In her lifetime, Zelt had solo shows at the Brooklyn Museum, NY; Dolan/Maxwell Gallery, Marian Locks Gallery and PAFA, all Philadelphia; Carnegie Museum of Art, Pittsburgh, PA; and the Roswell Museum, NM. Her work has appeared in group exhibitions in the United States and elsewhere, many of which acknowledge her contribution to innovation in paperworks during the 1980s. She is included in public collections across the United States, including the University of New Mexico Museum, Albuquerque; Brooklyn Museum; Yale University, New Haven, CT; Philadelphia Museum of Art; Princeton University, NJ; Roswell Museum; and the Smithsonian American Art Museum, Washington, DC. The estate of the artist is represented by Warehouse 1-10, Magdalena, NM. 

These exhibitions are presented in conjunction with

(re)FOCUS celebrates the 50th anniversary of Philadelphia Focuses on Women in the Visual Arts/1974, a citywide festival recognizing women artists.

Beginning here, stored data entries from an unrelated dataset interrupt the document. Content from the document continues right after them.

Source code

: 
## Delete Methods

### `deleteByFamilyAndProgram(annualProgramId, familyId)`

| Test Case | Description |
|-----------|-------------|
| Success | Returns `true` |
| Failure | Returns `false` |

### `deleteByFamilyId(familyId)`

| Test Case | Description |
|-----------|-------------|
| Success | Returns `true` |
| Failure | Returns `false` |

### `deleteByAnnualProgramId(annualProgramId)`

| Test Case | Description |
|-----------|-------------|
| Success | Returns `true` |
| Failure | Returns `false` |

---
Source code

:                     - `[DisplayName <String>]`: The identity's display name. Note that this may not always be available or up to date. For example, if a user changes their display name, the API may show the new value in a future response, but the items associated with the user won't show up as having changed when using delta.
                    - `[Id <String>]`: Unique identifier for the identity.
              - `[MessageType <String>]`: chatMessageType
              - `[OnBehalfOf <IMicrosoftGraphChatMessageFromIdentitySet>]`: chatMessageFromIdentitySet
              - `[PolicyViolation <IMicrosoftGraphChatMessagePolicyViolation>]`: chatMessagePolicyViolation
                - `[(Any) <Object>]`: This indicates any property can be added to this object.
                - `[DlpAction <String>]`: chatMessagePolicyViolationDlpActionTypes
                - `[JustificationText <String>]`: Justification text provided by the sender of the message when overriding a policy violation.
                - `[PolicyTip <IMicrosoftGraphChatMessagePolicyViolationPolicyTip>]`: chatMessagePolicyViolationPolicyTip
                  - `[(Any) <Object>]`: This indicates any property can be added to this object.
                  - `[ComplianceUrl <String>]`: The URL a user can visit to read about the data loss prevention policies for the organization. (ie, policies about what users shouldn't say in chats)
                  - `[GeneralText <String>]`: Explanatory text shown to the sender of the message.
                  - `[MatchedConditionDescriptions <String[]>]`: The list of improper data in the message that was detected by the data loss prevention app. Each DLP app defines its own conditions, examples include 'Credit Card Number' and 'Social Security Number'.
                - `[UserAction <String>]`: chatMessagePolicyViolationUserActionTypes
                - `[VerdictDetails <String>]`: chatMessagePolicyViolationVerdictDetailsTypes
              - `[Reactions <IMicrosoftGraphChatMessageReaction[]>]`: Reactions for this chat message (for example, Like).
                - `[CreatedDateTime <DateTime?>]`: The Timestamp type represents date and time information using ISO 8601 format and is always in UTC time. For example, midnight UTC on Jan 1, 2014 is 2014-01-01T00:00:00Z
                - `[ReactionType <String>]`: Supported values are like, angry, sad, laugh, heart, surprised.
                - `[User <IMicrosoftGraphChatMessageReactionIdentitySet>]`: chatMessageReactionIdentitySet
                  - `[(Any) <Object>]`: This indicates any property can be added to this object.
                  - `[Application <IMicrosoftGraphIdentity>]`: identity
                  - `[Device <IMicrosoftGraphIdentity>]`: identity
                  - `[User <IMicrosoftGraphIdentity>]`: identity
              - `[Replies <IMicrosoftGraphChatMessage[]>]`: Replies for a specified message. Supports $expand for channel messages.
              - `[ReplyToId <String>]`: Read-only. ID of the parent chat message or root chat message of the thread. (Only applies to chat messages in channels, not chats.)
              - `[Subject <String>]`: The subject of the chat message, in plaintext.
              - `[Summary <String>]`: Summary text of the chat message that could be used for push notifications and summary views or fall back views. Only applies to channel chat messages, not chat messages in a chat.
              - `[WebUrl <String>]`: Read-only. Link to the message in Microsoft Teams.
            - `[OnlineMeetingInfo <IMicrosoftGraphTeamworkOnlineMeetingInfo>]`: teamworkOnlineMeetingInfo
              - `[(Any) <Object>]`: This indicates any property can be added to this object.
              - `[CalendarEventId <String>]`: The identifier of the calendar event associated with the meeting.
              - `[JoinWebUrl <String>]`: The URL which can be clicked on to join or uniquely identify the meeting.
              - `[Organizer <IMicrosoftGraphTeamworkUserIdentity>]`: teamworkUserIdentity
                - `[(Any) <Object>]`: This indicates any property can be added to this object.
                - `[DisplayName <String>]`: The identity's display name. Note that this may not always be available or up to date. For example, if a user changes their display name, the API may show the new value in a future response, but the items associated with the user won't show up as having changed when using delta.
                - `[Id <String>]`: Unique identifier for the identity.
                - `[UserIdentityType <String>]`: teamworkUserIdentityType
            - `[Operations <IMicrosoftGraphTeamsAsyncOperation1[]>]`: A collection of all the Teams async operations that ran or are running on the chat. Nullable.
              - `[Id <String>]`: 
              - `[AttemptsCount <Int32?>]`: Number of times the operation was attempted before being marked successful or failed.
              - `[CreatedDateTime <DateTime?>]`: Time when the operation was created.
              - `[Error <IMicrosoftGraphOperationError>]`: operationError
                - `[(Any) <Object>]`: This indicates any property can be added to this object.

With over 150 exhibitions, panels, lectures, workshops and demonstrations, it was one of the first large-scale surveys of the work of contemporary American women artists, signaling the inception of the American Feminist Art Movement. (re)FOCUS 2024 is also a Philadelphia citywide festival showing how women-identified and BIPOC artists have moved from the periphery to the center of the art world. Like its 1974 predecessor, (re)FOCUS is a collaboration among Philadelphia’s large, small, and diverse visual arts institutions.